この時は、Pod 内のデータを毎日バックアップしており、そのバックアップデータでノード側のディスクがいっぱいになっていました。アプリケーションや Kubernetes の設定不備というより、ノードの空き容量不足が直接の原因です。

disk-pressure は、Kubernetes がノードのディスク逼迫を検知し、新しい Pod のスケジューリングや既存 Pod の維持に影響が出る状態です。原因はイメージ、ログ、一時ファイル、バックアップ、container runtime の保存領域など複数あり得ます。

確認すること

まず Kubernetes 側で Node condition と taint を確認し、次にノードへ入ってファイルシステムと containerd / kubelet の使用量を確認します。
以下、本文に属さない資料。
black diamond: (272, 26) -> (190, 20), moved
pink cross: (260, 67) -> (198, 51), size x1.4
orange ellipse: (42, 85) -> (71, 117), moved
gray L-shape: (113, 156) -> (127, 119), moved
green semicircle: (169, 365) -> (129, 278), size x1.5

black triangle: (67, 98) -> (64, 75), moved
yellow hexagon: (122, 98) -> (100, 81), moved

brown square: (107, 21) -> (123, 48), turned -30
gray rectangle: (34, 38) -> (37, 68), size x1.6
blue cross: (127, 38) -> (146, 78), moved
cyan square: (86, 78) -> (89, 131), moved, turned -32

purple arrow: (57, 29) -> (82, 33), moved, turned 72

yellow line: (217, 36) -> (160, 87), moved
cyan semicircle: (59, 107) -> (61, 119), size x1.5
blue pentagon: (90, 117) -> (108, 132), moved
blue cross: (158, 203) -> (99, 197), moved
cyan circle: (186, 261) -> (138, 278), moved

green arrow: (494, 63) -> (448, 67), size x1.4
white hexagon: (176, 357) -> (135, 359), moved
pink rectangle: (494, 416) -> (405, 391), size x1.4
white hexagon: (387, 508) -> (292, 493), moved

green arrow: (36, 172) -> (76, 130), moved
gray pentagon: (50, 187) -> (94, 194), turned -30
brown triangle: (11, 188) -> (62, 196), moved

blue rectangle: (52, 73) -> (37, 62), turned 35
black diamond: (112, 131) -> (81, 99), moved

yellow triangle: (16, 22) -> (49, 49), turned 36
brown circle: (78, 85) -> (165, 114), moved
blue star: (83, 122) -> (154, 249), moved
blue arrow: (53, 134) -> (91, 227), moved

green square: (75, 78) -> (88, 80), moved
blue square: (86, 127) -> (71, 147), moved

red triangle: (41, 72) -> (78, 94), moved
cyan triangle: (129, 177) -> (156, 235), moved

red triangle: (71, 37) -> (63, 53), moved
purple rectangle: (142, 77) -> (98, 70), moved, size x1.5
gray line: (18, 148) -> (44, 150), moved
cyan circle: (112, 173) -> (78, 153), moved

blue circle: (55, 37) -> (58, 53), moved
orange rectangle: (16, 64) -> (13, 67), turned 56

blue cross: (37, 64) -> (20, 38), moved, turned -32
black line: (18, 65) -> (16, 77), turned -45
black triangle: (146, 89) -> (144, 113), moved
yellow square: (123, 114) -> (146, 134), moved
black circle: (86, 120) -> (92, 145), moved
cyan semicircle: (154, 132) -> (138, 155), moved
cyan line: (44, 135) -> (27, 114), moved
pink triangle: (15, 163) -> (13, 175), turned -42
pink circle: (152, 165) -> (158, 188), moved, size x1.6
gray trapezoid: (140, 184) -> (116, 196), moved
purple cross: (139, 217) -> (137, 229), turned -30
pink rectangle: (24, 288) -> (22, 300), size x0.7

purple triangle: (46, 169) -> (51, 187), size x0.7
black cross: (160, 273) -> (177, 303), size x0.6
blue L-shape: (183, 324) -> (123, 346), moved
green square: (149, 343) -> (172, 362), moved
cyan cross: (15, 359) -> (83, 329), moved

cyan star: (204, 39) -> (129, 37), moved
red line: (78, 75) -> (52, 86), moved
kubectl describe node <node-name>
kubectl get node -o wide
kubectl get pod -A -o wide
kubectl get events -A --sort-by=.lastTimestamp
df -h
sudo du -xh /var/lib/containerd | sort -h | tail
sudo du -xh /var/lib/kubelet | sort -h | tail
sudo journalctl --disk-usage

/var/lib/containerd はコンテナイメージやスナップショット、/var/lib/kubelet は Pod 関連の状態やボリュームに関係します。どちらが肥大化しているかで、見るべき場所が変わります。

復旧の考え方

  • 不要なバックアップや一時ファイルを削除する。
  • コンテナイメージ、古いログ、containerd のスナップショットが肥大化していないか確認する。
  • 必要に応じて kubelet や container runtime の状態を確認する。
  • バックアップ保存先を Pod / node のローカルディスクに置き続けない。
  • 監視でディスク使用率を見て、disk-pressure になる前に気づけるようにする。

復旧時に重要なのは、単に空き容量を作ることだけではありません。なぜノードローカルにデータが増え続けたのかを確認し、バックアップ、ログ、永続データの置き場所を見直す必要があります。

やってはいけない見方

disk-pressure を Pod の再起動だけで直そうとすると、原因が残ったままになります。Pod を消しても、ノードのディスク逼迫が解消されなければ同じ問題が再発します。Kubernetes のイベントは入口であり、最終的にはノードの保存領域と運用設計を見る必要があります。

まとめ

disk-pressure は Kubernetes の問題というより、ノードのリソース不足が Kubernetes に表面化した状態です。Pod が起動しない時は、まず scheduler のエラー、node condition、ディスク使用量、container runtime の保存領域を確認します。